Performa sektor pariwisata Indonesia dalam hampir satu dekade terakhir ini membawa optimisme bagi banyak kalangan khususnya yang menjadi stakeholders di sektor ini. Gambaran pertambahan devisa yang signifikan, melejitnya brand campaign Wonderful Indonesia di berbagai belahan dunia, hingga meningkatnya jumlah kunjungan wisatawan mancanegara (wisman) menjadi barometer yang mengindikasikan terjadinya kemajuan dibandingkan masa-masa sebelumnya.
Berpatokan pada data Badan Pusat Statistik (BPS) secara year on year jumlah kunjungan wisman ke Indonesia di masa sebelum pandemi COVID-19 dalam kurun waktu 5 tahun (2015-2019)sejak terakhir di angka 9,435 juta wisatawan pada 2014, terus terjadi peningkatan secara kuantitas yang linear. 10.230.775 wisman (2015);  11.519.275 (2016); 14.039.799 (2017); 15.810.305 (2018); dan 16.106.954 (2019).

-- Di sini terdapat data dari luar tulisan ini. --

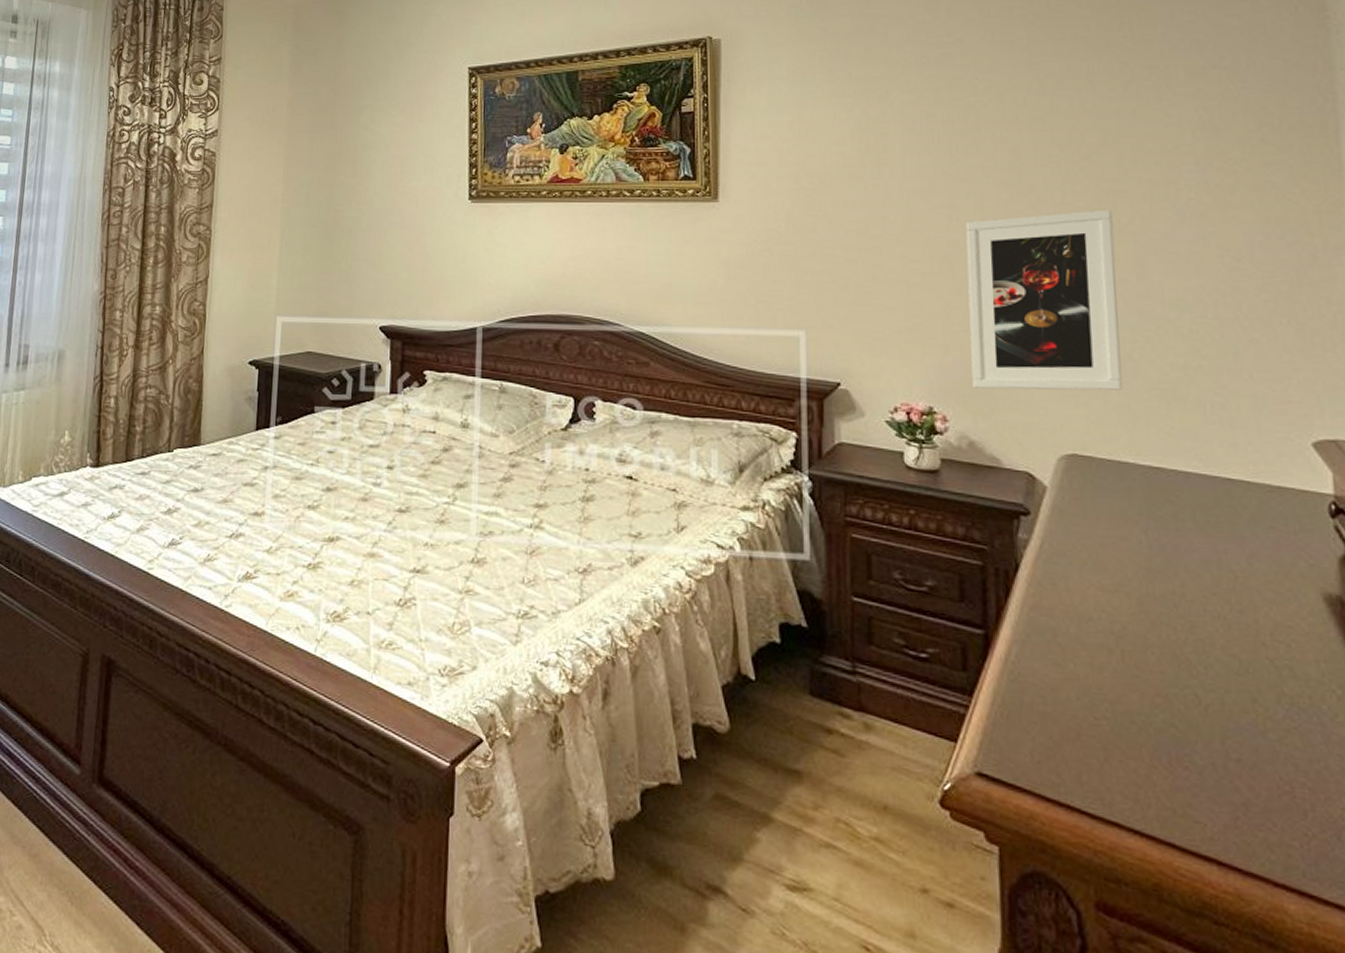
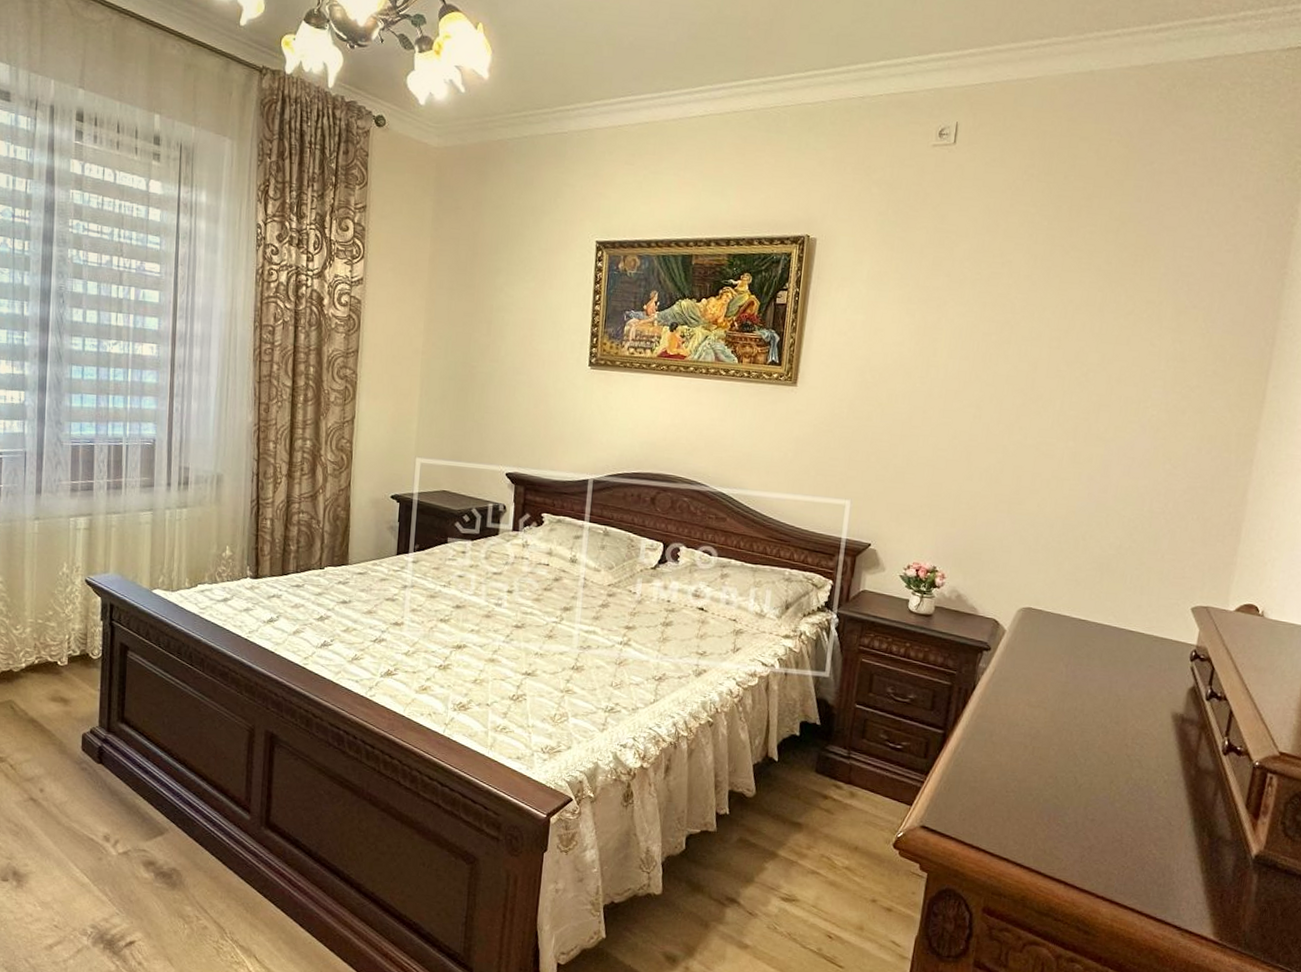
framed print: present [965,210,1123,391] -> none [967,419,1095,562]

Angka di atas memang belum mampu mencapai target Presiden Joko Widodo pada periode pertama pemerintahannya yaitu 20 juta wisman di tahun 2019, dan fakta bahwa Indonesia masih ada di urutan 5 di bawah Malaysia, Thailand, Singapura, dan Vietnam dari jumlah kunjungan wisman secara keseluruhan di wilayah ASEAN tidak menjadikan kita pesimis.
Peningkatan kuantitas ini harus disikapi dengan pembenahan kualitas secara masif agar pariwisata kita mampu berkelanjutan dan membawa dampak lebih luas kepada kesejahteraan masyarakat.

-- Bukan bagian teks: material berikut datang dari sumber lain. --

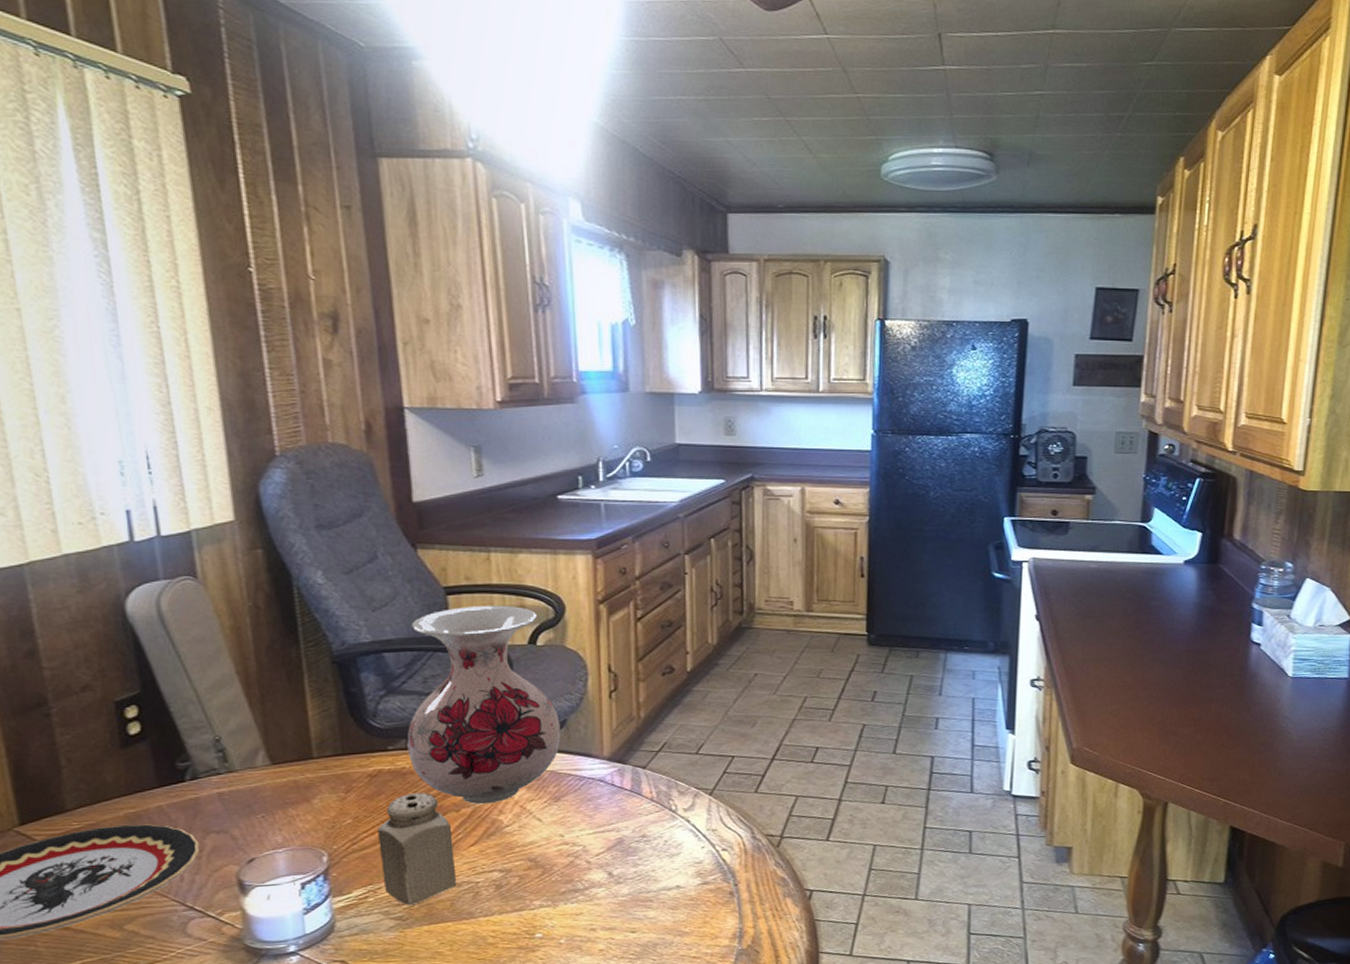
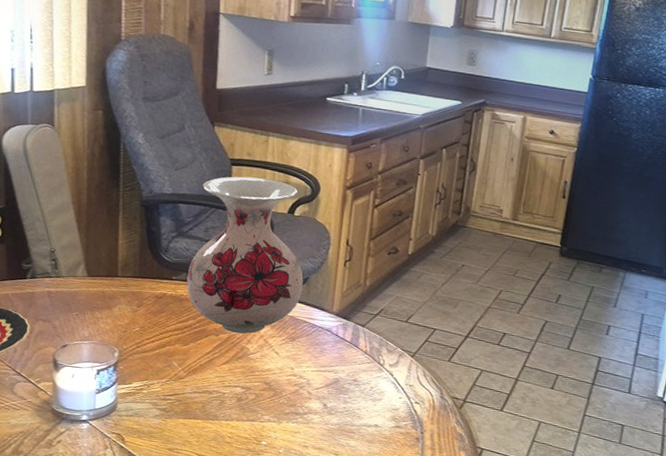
salt shaker: present [378,793,456,905] -> none [156,315,211,401]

Visi Pariwisata Kelas Dunia
Visi pembangunan pariwisata nasional kita adalah "Terwujudnya Indonesia sebagai negara tujuan pariwisata berkelas dunia, berdaya saing, berkelanjutan, mampu mendorong pembangunan daerah dan kesejahteraan rakyat." Ada tiga kata kunci penting yang kita temukan dalam visi ini, yaitu: kelas dunia, berdaya saing, dan berkelanjutan.
Arief Yahya, Menteri Pariwisata RI (2014-2019) pernah menyampaikan terkait positioning pariwisata Indonesia "Untuk menjadi global player, maka kita harus menggunakan global standard." Penekanan ini bertujuan agar pembangunan pariwisata nasional dapat direspon terukur secara baik dengan parameter Travel and Tourism Competitiveness Index (TTCI) dari World Economic Forum (WEF) yang menjadi tolok ukur secara global.

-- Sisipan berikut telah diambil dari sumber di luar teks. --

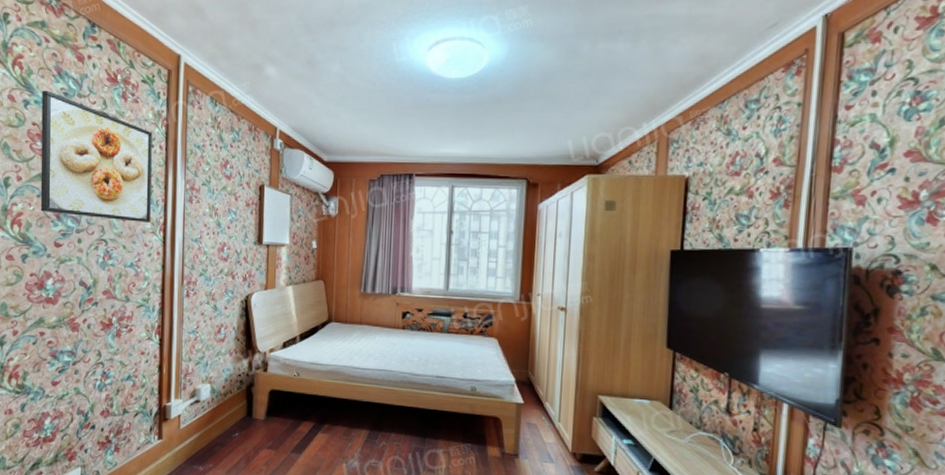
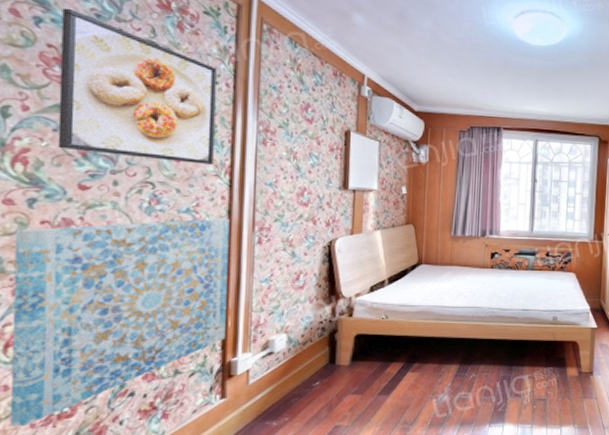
wall art: none [13,272,164,446] -> present [10,218,230,428]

Visi untuk menjadi negara tujuan pariwisata kelas dunia di atas harus dapat dipahami secara merata dengan kesamaan persepsi baik di level pusat maupun level daerah, pada tatanan pengambil kebijakan, formulator, maupun praktisi pariwisata hingga masyarakat luas.
Destinasi 'Kelas dunia' tentu tidak dapat dicapai dengan upaya-upaya dan tata kelola dengan standar 'kelas lokal' ataupun menyelenggarakan kegiatan pariwisata yang terkesan asal berjalan, asal promosi, dan asal dikunjungi.